Lo conocí cuando era inspector de la 44, en los años posteriores al golpe de Tejero. La época en que los socialistas arrasaron en las urnas.
Márquez era un hombre de la vieja guardia. Iba a misa todos los días y estaba horrorizado ante la posibilidad de que España sucumbiera a "la horda roja", como la solía denominar. No perdía ocasión de comentarlo.
Si bien al resto de los inspectores la política les interesaba poco y nada, Márquez era muy apreciado, sobre todo cuando se trataba de hacer trabajos de calle. De alguna manera, se había corrido la voz de que si la cosa se ponía fea y llovían los tiros, tenía una suerte especial y solía salir bien parado.
Una noche, entre copas de sol y sombra, me confesó su secreto: siempre que estaba de servicio llevaba una Biblia junto al corazón. Al principio no daba crédito, pero terminó por mostrarme el ejemplar de tapa dura que escondía en un amplio bolsillo interior.

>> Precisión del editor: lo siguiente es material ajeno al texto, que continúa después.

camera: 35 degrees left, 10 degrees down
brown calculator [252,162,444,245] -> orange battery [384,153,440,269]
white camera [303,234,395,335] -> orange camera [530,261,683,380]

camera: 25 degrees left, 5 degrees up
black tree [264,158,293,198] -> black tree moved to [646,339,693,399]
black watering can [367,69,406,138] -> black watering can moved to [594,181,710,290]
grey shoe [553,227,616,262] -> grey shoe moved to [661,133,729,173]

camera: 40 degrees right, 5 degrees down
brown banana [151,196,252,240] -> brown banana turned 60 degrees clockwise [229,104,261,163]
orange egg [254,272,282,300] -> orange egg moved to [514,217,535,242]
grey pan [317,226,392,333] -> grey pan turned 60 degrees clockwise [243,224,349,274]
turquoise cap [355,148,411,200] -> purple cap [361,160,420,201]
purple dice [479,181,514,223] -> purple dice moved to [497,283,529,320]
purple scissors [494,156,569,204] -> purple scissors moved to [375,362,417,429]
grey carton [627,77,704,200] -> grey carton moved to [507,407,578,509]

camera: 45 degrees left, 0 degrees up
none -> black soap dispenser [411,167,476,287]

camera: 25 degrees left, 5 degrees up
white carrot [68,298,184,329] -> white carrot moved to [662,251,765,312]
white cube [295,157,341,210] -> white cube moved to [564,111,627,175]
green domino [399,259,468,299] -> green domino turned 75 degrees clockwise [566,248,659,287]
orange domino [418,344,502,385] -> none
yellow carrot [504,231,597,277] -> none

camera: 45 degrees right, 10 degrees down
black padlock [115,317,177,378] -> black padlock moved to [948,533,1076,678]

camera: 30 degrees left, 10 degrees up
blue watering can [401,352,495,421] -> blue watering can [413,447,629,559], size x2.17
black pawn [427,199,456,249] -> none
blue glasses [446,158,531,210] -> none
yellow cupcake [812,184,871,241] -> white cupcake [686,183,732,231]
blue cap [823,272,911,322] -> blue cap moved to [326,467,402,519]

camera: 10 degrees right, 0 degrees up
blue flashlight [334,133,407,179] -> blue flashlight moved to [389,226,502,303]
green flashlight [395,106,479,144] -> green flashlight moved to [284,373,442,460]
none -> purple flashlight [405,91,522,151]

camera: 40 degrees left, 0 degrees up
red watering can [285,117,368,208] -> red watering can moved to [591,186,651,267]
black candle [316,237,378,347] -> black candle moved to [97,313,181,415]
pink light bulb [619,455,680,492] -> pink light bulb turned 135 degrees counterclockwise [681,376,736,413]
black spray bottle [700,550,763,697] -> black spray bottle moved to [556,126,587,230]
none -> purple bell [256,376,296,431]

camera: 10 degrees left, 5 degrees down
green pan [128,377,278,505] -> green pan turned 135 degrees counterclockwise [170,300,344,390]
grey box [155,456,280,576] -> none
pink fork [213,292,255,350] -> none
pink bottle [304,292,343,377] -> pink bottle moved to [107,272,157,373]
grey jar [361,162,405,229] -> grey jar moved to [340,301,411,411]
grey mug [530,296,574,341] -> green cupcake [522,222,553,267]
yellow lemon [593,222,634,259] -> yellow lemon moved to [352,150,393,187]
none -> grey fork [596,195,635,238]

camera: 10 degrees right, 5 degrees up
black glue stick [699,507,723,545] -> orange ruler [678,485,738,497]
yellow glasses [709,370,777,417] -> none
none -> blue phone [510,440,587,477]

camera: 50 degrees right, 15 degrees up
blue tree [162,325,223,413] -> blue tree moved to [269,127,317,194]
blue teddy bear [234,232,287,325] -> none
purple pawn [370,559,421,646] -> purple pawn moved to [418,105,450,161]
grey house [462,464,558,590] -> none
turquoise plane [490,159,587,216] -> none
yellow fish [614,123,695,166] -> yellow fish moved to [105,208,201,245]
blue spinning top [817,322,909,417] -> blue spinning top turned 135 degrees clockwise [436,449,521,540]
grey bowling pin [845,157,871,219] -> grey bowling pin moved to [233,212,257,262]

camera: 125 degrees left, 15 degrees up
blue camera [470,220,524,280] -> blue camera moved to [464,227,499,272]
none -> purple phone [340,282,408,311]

No todo está en los libros. No me pregunten cómo, pero pude comprobarlo personalmente. La noche del 2 de septiembre del 88 nos encomendaron una misión complicada. Narcos gallegos que venían a cobrar una deuda en Madrid. Del tipo de encuentros que nadie quiere.
El barrio estaba muy oscuro, pero él iba tranquilo y he de confesar que su tranquilidad resultaba contagiosa.
En cuanto aparcamos nos recibieron a tiro limpio. Uno alcanzó a Márquez a la altura del corazón, pero el libro sagrado lo paró en seco. Estaba ileso. Examinamos el agujero y nos miramos un instante.
—¡Qué potra!— alcancé a decir.
Estoy absolutamente convencido, vamos, me juego el cuello: si dos noches más tarde Márquez hubiera tenido una Biblia junto a su cara, hoy seguiría cagándose en los socialistas.